Trump acaba de arrancar do Japão 550 bilhões de dólares e poderá conseguir concretizá-los porque esse país dispõe de um fundo de pensões de 1,6 trilhão de dólares que o governo pode gerir. À União Europeia, ele exigiu 600 bilhões, além de outras quantias também milionárias, mas, neste caso, não é possível garantir a contribuição, uma vez que ela deveria ser feita por empresas que nem sempre podem ser obrigadas a investir onde lhes é dito.

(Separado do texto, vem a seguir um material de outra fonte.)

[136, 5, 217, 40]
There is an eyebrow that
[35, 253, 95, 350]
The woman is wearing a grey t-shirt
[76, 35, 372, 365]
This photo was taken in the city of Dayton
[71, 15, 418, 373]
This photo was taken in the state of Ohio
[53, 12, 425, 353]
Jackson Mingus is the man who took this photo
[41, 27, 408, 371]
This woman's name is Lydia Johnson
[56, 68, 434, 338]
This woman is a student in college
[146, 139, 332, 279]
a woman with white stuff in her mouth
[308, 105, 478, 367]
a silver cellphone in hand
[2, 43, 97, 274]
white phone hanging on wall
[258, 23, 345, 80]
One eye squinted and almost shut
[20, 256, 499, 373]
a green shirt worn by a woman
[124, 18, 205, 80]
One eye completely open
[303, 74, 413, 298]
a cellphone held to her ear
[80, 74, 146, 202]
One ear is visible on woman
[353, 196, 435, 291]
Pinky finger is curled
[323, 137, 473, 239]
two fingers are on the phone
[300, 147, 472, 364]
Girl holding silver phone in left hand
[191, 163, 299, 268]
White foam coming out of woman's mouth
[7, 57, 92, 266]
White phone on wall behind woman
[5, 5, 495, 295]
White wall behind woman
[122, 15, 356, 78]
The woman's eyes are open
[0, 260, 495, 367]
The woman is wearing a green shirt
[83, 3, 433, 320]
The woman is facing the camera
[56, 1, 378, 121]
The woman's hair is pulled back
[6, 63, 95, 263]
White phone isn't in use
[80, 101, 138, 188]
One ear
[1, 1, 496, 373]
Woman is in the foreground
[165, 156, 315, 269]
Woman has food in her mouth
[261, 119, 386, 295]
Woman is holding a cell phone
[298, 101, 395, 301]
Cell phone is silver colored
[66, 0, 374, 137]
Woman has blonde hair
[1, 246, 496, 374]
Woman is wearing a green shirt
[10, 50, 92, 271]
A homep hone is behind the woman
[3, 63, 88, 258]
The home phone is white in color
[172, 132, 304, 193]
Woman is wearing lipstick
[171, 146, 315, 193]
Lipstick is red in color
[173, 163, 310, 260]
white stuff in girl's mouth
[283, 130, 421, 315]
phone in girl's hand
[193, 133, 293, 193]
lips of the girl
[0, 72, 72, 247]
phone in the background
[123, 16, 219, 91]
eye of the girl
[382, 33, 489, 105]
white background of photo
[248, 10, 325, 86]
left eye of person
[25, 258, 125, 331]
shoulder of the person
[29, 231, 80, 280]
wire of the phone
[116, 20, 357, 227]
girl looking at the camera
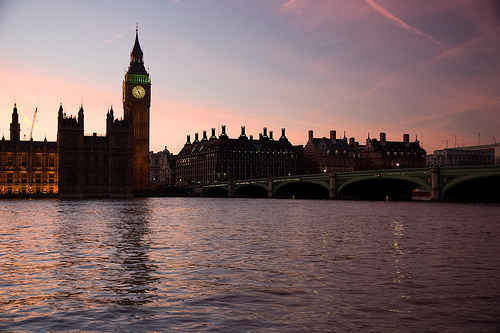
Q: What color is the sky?
A: Blue.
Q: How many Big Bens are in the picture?
A: One.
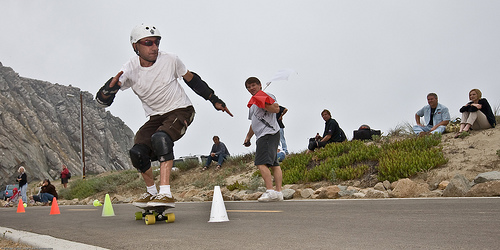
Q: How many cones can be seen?
A: Four.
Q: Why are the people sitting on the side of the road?
A: They are watching the skateboarder.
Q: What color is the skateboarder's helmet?
A: White.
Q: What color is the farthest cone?
A: Orange.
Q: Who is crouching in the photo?
A: The skateboarder.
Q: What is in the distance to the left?
A: Mountain.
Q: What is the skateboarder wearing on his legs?
A: Knee Pads.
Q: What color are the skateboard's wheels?
A: Yellow.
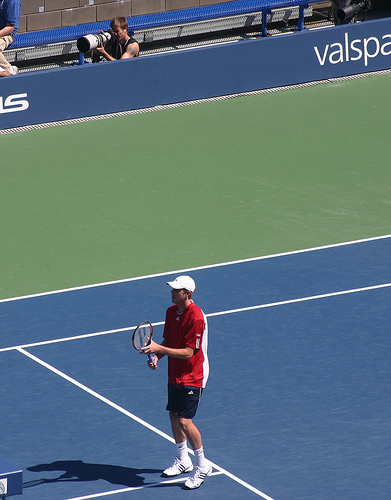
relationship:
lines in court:
[112, 44, 336, 366] [21, 36, 389, 362]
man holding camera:
[132, 273, 212, 490] [72, 29, 115, 54]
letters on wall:
[315, 19, 358, 74] [85, 33, 378, 114]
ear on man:
[183, 287, 195, 298] [132, 273, 212, 490]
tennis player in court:
[134, 245, 226, 499] [5, 474, 378, 494]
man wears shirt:
[132, 273, 212, 490] [131, 262, 220, 392]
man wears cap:
[132, 273, 212, 490] [164, 276, 196, 289]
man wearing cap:
[132, 273, 212, 490] [164, 275, 195, 291]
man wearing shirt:
[132, 273, 212, 490] [162, 298, 207, 387]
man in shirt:
[132, 273, 212, 490] [160, 300, 211, 387]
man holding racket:
[132, 273, 212, 490] [130, 318, 157, 368]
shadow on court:
[10, 456, 168, 490] [3, 194, 378, 496]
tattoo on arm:
[164, 346, 190, 362] [122, 320, 203, 360]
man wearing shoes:
[132, 273, 212, 490] [156, 461, 214, 489]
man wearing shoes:
[132, 273, 212, 490] [162, 458, 194, 474]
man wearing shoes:
[132, 273, 212, 490] [160, 449, 216, 491]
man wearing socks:
[132, 273, 212, 490] [173, 439, 189, 457]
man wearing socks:
[132, 273, 212, 490] [193, 446, 205, 465]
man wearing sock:
[132, 273, 212, 490] [192, 445, 208, 466]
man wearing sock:
[132, 273, 212, 490] [174, 440, 188, 458]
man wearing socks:
[132, 273, 212, 490] [143, 430, 234, 467]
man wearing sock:
[132, 273, 212, 490] [176, 440, 187, 462]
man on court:
[132, 273, 212, 490] [4, 108, 375, 495]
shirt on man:
[156, 297, 214, 389] [160, 271, 216, 491]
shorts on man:
[140, 385, 196, 412] [102, 251, 231, 497]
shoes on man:
[150, 441, 230, 497] [102, 251, 251, 424]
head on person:
[169, 275, 198, 303] [135, 274, 210, 487]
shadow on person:
[10, 456, 168, 490] [140, 274, 213, 489]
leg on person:
[180, 418, 208, 468] [140, 274, 213, 489]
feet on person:
[165, 453, 214, 492] [149, 271, 213, 487]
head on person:
[169, 275, 198, 303] [94, 17, 140, 58]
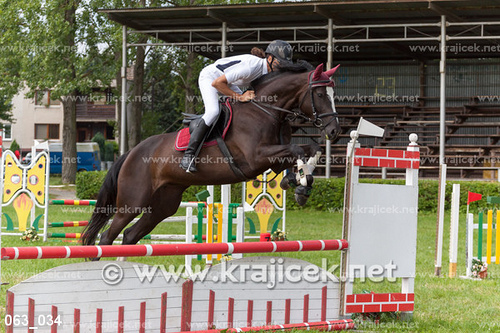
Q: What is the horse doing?
A: Jumping.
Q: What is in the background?
A: Trees.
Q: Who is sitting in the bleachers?
A: No one is there.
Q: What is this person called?
A: A jockey.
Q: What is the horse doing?
A: Jumping.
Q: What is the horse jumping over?
A: Obstacle.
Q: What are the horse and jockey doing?
A: Practicing.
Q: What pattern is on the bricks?
A: Striped.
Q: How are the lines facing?
A: Vertical.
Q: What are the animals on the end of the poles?
A: Butterflies.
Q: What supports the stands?
A: Metal poles.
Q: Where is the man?
A: On the horse.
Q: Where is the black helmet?
A: On the man's head.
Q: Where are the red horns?
A: The horse's head.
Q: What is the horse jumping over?
A: A red jumping bar.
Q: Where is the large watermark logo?
A: Toward the bottom.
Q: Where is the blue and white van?
A: Behind the tree.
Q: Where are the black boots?
A: On the jockey.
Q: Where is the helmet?
A: The jockey's head.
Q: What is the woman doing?
A: Riding a horse.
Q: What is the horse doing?
A: Jumping.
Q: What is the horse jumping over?
A: An obstacle.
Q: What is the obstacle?
A: A pole.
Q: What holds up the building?
A: Metal posts.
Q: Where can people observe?
A: The bleachers.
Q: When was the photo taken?
A: Daytime.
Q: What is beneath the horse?
A: A stand.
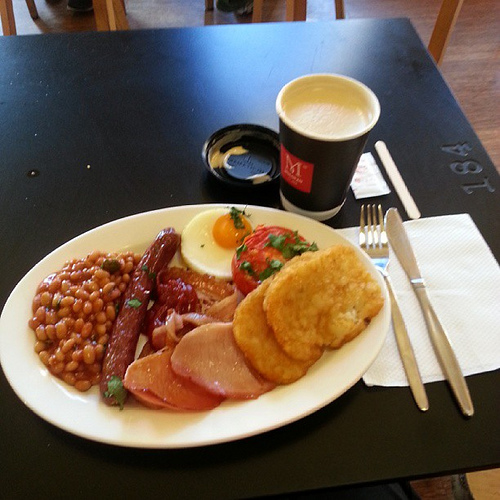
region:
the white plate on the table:
[3, 198, 398, 450]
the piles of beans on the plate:
[37, 256, 101, 366]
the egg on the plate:
[179, 206, 245, 274]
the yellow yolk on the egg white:
[216, 213, 248, 246]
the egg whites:
[183, 210, 235, 278]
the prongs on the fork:
[356, 198, 388, 263]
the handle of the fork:
[378, 269, 429, 410]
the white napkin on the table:
[333, 207, 499, 382]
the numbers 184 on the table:
[439, 135, 492, 198]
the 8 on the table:
[448, 158, 483, 179]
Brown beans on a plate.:
[28, 240, 140, 400]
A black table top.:
[1, 11, 496, 491]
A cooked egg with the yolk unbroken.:
[179, 207, 263, 281]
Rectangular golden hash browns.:
[231, 245, 388, 393]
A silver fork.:
[357, 201, 428, 418]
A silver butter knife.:
[383, 205, 490, 433]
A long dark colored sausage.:
[106, 225, 177, 407]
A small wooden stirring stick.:
[374, 137, 429, 222]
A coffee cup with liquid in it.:
[273, 62, 389, 230]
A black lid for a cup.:
[200, 116, 300, 193]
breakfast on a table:
[13, 76, 478, 451]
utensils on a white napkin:
[352, 206, 487, 429]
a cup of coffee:
[275, 71, 381, 222]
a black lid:
[190, 117, 280, 187]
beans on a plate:
[40, 247, 110, 385]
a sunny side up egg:
[182, 205, 250, 275]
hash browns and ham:
[138, 272, 404, 403]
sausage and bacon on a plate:
[120, 222, 201, 402]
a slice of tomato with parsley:
[240, 221, 305, 273]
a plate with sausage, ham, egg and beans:
[39, 257, 378, 421]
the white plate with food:
[0, 200, 390, 449]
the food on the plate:
[40, 227, 317, 392]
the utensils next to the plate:
[356, 199, 476, 421]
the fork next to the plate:
[359, 202, 427, 415]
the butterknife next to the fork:
[384, 202, 476, 416]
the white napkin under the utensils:
[332, 213, 499, 391]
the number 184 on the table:
[443, 140, 496, 199]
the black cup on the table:
[276, 77, 361, 214]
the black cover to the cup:
[205, 120, 277, 183]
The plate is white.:
[1, 201, 392, 454]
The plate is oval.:
[0, 202, 394, 453]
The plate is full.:
[0, 196, 400, 458]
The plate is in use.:
[0, 195, 400, 455]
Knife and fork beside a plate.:
[0, 197, 498, 454]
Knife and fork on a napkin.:
[328, 196, 498, 421]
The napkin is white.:
[331, 206, 498, 391]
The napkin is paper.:
[325, 209, 499, 396]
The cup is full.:
[276, 62, 381, 222]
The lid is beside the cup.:
[198, 64, 387, 229]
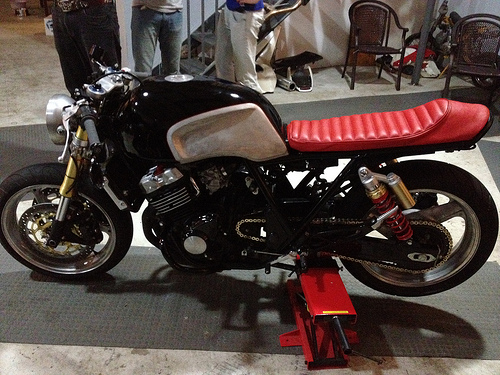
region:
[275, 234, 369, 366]
a red motorcycle ramp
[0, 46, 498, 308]
a red vintage motorcycle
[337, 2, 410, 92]
a steel 4 legged chair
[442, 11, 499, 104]
a steel four legged chair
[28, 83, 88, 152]
a motorcycle head lamp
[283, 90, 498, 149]
backseat of the motorcycle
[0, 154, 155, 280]
front wheel of motorcycle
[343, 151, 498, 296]
back wheel of motorcycle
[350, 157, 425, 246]
motorcycle strut shock absorption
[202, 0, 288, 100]
a person wearing beige pants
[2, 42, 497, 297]
a parked black motorcycle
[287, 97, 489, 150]
a red leather motorcycle seat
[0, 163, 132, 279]
a motorcycle front tire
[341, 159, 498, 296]
a motorcycle rear tire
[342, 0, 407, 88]
a black and brown chair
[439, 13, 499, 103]
a black and brown chair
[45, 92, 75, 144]
a motorcycle headlight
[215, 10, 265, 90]
a pair of white pants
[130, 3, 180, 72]
a pair of blue jeans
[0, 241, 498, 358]
a grey floor mat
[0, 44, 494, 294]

E é aqui, então, que surge a consequência de tudo o que foi dito acima, que é tremenda e que me atrevo a apresentar como hipótese. Os Estados Unidos precisam que a Europa precise de dólares e isso só pode ser conseguido hoje de uma forma: fazendo com que a Europa se envolva na guerra entre a Ucrânia e a Rússia. Só isso permitirá que chegue aos Estados Unidos o fluxo de dezenas de milhares de milhões de dólares de que necessita para manter a sua hegemonia militar. Além disso, por outro lado, ajudaria a enfraquecer a Rússia e talvez a envolver a China mais diretamente no conflito, quem sabe se para antecipar o que convém aos Estados Unidos que aconteça o mais rápido possível: o choque com o gigante asiático antes que se torne completamente impossível superá-lo em qualquer área.
Se eu estiver certo, a Europa estará em guerra, de uma forma ou de outra, com maior ou menor intensidade, com a participação de mais ou menos países, muito em breve. Talvez ao longo dos próximos seis meses.
Isso poderia ser evitado se os líderes europeus acordassem e parassem de cair irresponsavelmente nas provocações que, há muito tempo e com o objetivo que acabei de apontar, lhes vêm sendo preparadas pelos Estados Unidos, que supostamente são seus principais aliados.
Eu sei, não me digam. A mudança de estratégia de von der Leyen, Kallas, Mertz e companhia é muito improvável. Dependemos de um milagre.
[*] Professor da Faculdade de Ciências Econômicas da Universidade de Sevilha.